The Havallah sequence is underlain by the Golconda thrust, and is therefore a component of the Golconda allochthon. Speed observed that there are no arc-derived sedimentary rocks in the Golconda allochthon.

==Theories==

Dickinson expanded the reach of the Sonoma orogeny as follows: segments of accreted Permian island arcs, composed of volcanic and volcaniclastic strata and paired geotectonically with Sonoma accretionary prisms to the east, are present in the Klamath-Sierran region of the Cordilleran orogen to the south of volcanic cover in the Pacific Northwest.

Burchfiel and Davis presented a detailed model relating the Sonoma orogeny to convergent plate tectonic processes. They postulated an east-dipping subduction zone beneath a magmatic arc to the west of the continent. In this scheme, a back-arc basin floored by oceanic crust lay between the arc and the continent. The Sonoma orogeny involved closure of this basin and a process by which the blanket of oceanic sedimentary rocks (the Havallah sequence) was obducted onto the continental shelf via the Golconda thrust. To account for the absence of oceanic crust in the obducted rocks, Davis later proposed the unique concept that the Havallah was separated from the underlying oceanic crust by a process of subduction and obduction. Silberling presented a model similar to that of Burchfiel and Davis

Miller and others found that the Schoonover sequence, a northern correlative of the Havallah sequence, was compatible with a back-arc thrusting model for the Sonoma orogeny.

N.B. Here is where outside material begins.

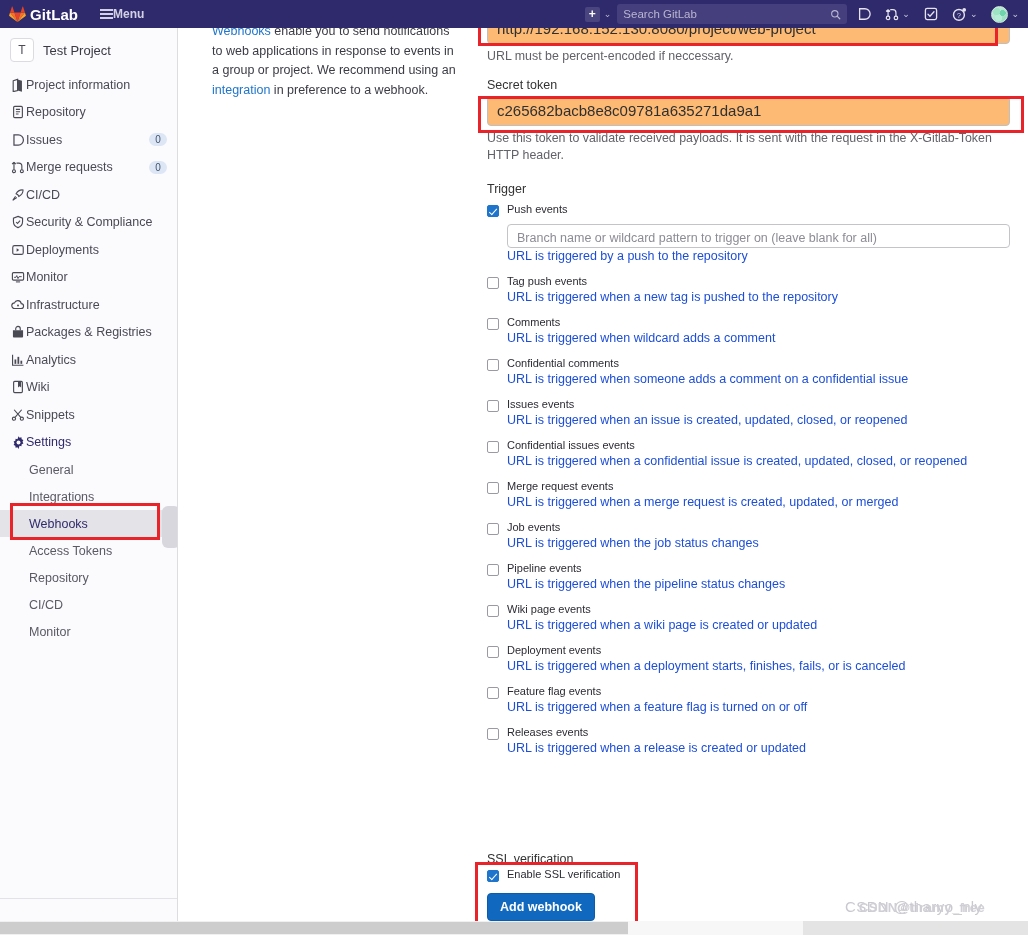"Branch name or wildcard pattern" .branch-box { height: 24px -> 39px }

Speed offered a distinctly different model involving a volcanic arc above a west-dipping subduction zone to the west of the continent. In this model, an expanse of oceanic crust subducted westward under the volcanic arc, causing the overlying sedimentary rocks of the Havallah sequence to be scraped off the descending plate and forced over the approaching continental slope. Snyder and Brueckner supported the Speed model with detailed lithic descriptions of the Havallah. They interpreted the lithic composition of the Havallah to be the sedimentary floor of an extensive ocean basin. Brueckner and Snyder expressed some uncertainty about the exact time of final emplacement of the allochthon, but emphasized that structures associated with the Sonoma orogeny had a long history from the middle Paleozoic to the Permian-Triassic periods.

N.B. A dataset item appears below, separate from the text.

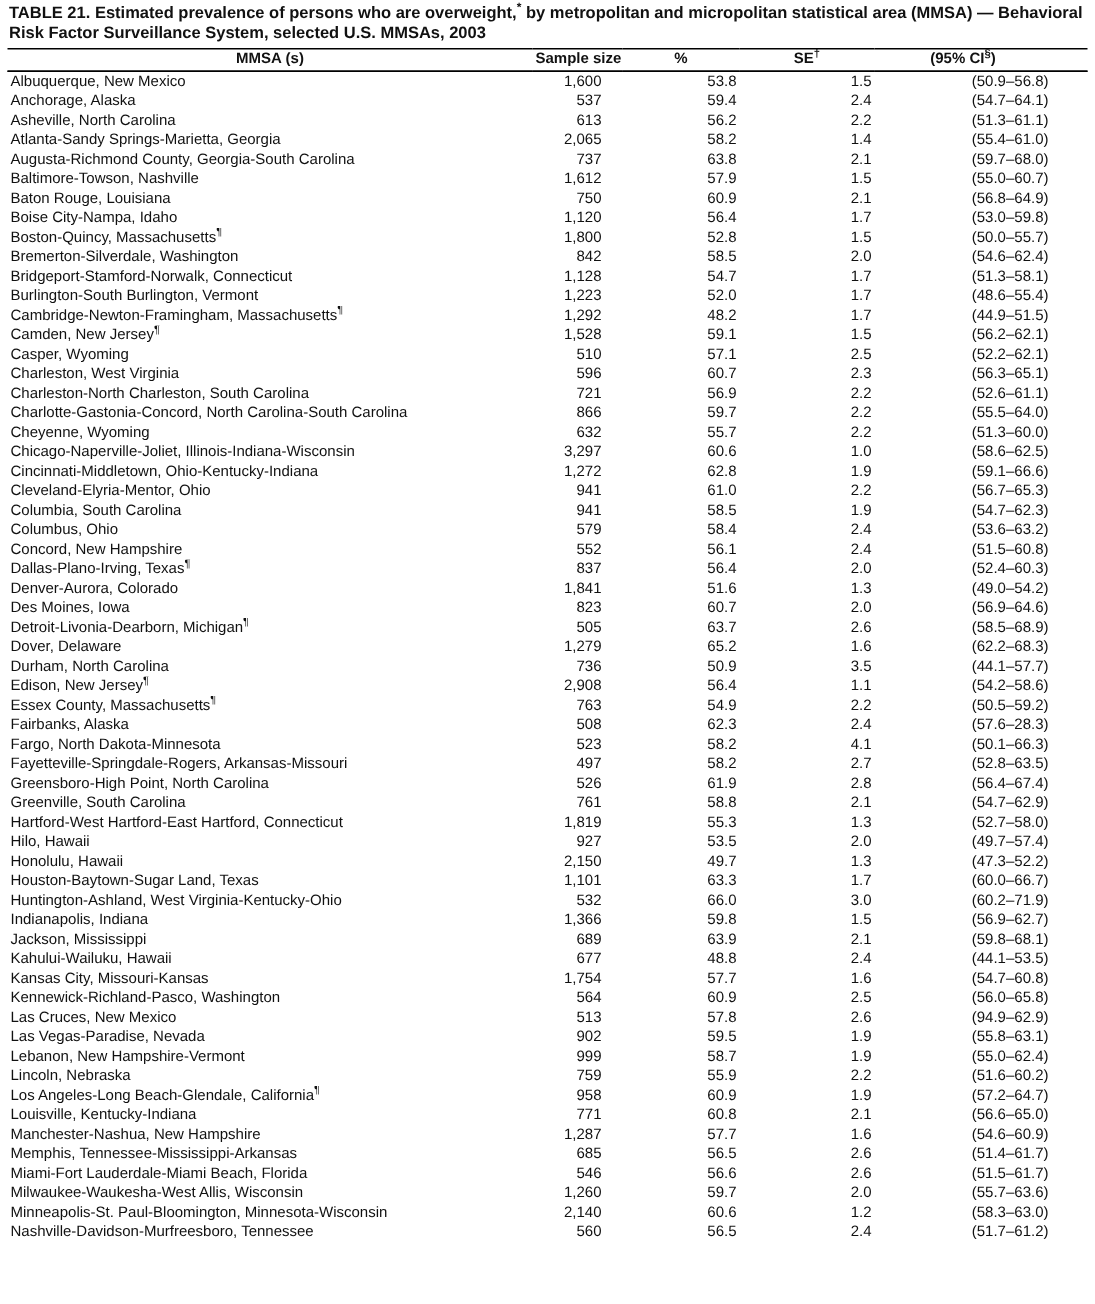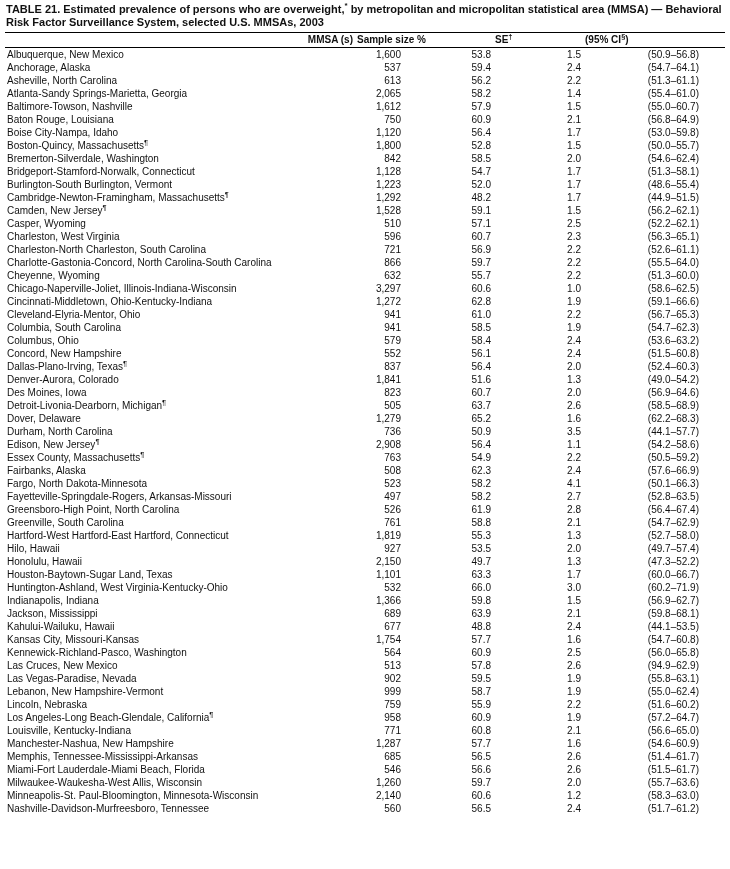"MMSA (s)" th.col-name { text-align: right -> center }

===Controversy and new ideas===

Stewart and others revisited the classic Havallah locality at China Mountain in the Tobin Range, making use of a large number of fossil collections. This locality had been cited by Silberling and Roberts as displaying the best evidence for the existence of the Sonoma orogeny, having been tightly folded and thrust-faulted and overlain unconformably by the Triassic Koipato Formation. However, according to Stewart and others, the Havallah at that location is not tightly folded but is composed of nearly homoclinal strata separated by numerous undated faults sub-parallel to bedding. Stewart and others also cast some doubt as to the nature of the contact with the overlying Koipato Formation indicating on their map of the area that it could be a fault.

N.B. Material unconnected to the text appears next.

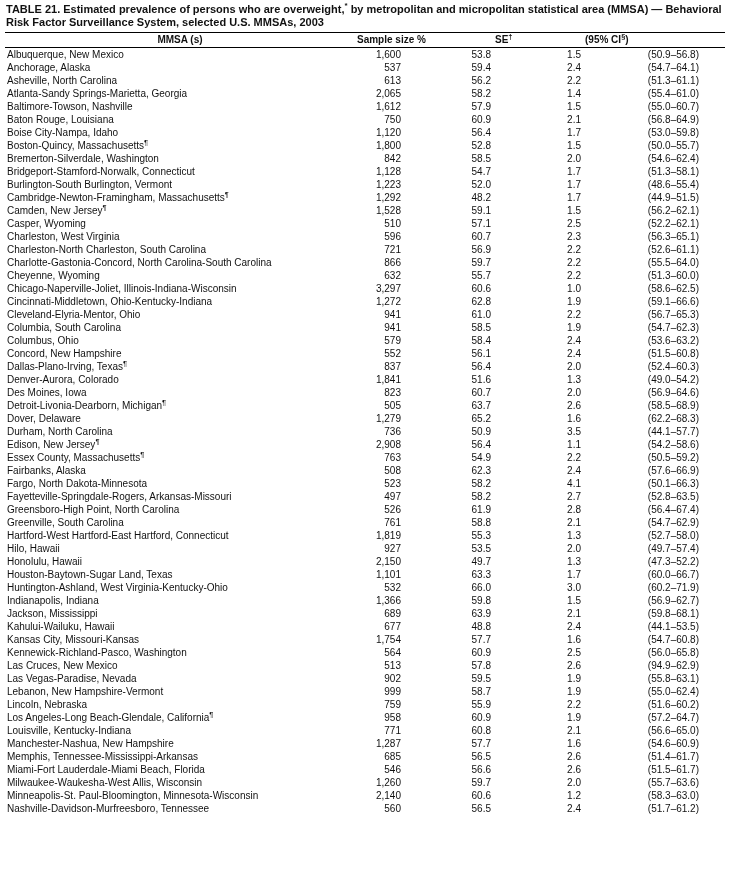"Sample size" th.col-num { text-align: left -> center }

In the East Range just to the west of China Mountain, Whitebread mapped the contact between strata of Permian age, at the top of the Havallah, and the base of the overlying Koipato as parallel, indicating a lack of evidence for an orogeny at the Permian-Triassic boundary.

Ketner, in a complete reversal of the conventional concepts of the Sonoma orogeny, combined all similar deep-water Upper Devonian to Permian sequences in the area of the type Havallah sequence into a single genetic assemblage. Ketner concluded that Paleozoic deposits were compressed in the Jurassic, with the east-verging Golconda thrust in the east, and west-verging thrusts in western parts of the depositional basin. Ketner's work denied the oceanic origin of the Havallah and related sequences, eliminated the necessity for convergent plate tectonics and a far-traveled allochthon, established the age of the Golconda thrust as post-Triassic, and cast doubt on the very existence of the Sonoma orogeny.